ENUNCIADO:
Responda, com base no texto sobre a lenda do touro de Teruel:
(a) Que figuras aparecem na bandeira e no brasão da cidade de Teruel?
(b) Que tarefa coube à metade do exército que não prosseguiu as conquistas?
(c) O que foi dito aos combatentes no sonho que todos tiveram?

TEXTO PARA LER:
Saltar para: Posts [1], Pesquisa [2]

Mitologia em Português

25 de Novembro, 2024

A lenda do touro de Teruel

Já aqui falámos sobre a cidade espanhola de Teruel quando abordámos um mito medieval de dois amantes que era supostamente famoso em Portugal. Porém, existe uma outra famosa história ainda oculta no mesmo local geográfico, aquela a que dedicamos estas linhas de hoje.

Lenda do Touro de Teruel

Como pode ser visto na imagem acima, a bandeira e o brasão da cidade de Teruel apresentam um touro com uma estrela por cima. Conta então a lenda local que algures em tempos da reconquista cristã um dado rei separou o seu exército em duas metades. Uma delas prosseguiu as suas conquistas habituais, enquanto que o outro ficou apenas com a tarefa de guardar uma planície próxima desta cidade. Depois, todos os membros deste segundo grupo de combatentes tiveram um mesmo sonho durante a noite, em que lhes foi dito que deveriam seguir um touro que ia surgir na mesma planície. Assim aconteceu - surgiu nos céus uma estrela viajante, um dado animal bovino apareceu na planície e foi seguindo-a por ela fora, e por sua vez aquela meia parte do exércio real seguiu o seu caminho atrás do animal. Esta estranha procissão tomou lugar por algum tempo, até que o animal se foi como que infiltrando na fortaleza local... o que permitiu aos soldados do rei, pelo mais completo acidente, conquistar a cidade sem qualquer dificuldade, o que muito agradou ao seu senhor, e que certamente terá levado à imortalização de todo o episódio no brasão local!

EXCERTOS DOS DADOS:
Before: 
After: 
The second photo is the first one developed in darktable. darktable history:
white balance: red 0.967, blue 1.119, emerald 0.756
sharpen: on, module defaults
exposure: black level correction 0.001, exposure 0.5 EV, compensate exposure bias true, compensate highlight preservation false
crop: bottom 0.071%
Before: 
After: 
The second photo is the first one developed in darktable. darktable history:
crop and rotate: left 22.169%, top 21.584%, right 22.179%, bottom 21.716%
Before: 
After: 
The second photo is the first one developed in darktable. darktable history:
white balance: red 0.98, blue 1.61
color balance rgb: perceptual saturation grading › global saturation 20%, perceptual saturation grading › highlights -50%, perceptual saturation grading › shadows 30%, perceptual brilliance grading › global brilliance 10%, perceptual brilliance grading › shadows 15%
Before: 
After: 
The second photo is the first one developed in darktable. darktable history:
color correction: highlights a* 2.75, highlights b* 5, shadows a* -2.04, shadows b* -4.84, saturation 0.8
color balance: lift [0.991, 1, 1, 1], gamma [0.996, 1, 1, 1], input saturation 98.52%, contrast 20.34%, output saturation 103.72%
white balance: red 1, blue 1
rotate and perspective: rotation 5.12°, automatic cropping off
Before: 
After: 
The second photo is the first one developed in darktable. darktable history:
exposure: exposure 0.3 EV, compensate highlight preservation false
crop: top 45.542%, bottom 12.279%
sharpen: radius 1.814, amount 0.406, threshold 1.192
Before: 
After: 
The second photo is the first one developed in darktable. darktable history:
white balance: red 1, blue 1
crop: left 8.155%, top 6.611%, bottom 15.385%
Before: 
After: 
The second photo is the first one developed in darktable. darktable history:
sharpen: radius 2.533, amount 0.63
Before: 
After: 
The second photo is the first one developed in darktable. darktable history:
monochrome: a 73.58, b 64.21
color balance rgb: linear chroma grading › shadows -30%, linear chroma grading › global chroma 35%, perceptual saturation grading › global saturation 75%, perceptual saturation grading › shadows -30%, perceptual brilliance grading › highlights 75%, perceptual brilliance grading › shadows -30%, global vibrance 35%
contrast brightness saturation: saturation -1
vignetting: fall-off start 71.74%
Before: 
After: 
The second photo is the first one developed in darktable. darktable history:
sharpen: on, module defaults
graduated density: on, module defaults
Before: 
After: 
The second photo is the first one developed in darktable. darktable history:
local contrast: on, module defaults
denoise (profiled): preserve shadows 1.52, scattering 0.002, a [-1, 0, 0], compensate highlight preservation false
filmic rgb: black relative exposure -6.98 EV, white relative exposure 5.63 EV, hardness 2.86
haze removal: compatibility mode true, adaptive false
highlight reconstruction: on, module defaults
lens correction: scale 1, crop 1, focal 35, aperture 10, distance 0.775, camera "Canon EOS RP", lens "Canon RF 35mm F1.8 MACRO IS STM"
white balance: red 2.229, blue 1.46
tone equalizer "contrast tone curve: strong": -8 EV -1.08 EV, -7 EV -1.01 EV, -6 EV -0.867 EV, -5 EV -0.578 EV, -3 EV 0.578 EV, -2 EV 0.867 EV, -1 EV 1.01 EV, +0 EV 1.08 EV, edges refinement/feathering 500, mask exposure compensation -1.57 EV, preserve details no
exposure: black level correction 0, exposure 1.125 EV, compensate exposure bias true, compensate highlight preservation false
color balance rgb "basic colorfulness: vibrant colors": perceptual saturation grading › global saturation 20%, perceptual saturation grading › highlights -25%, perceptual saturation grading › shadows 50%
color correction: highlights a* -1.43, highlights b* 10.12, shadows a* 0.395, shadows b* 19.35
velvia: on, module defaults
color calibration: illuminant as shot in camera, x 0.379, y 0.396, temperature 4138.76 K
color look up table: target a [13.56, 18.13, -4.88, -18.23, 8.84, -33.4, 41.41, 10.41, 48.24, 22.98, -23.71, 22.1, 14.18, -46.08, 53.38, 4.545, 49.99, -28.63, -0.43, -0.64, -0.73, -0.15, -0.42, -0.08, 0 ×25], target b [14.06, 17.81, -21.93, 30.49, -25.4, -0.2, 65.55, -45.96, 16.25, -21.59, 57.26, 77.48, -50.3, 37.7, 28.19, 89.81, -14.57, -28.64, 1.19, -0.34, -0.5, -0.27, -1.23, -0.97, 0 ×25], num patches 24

EXERCÍCIO RESOLVIDO:
(a) Um touro com uma estrela por cima.
(b) Guardar uma planície próxima da cidade.
(c) Que deveriam seguir um touro que ia surgir na mesma planície.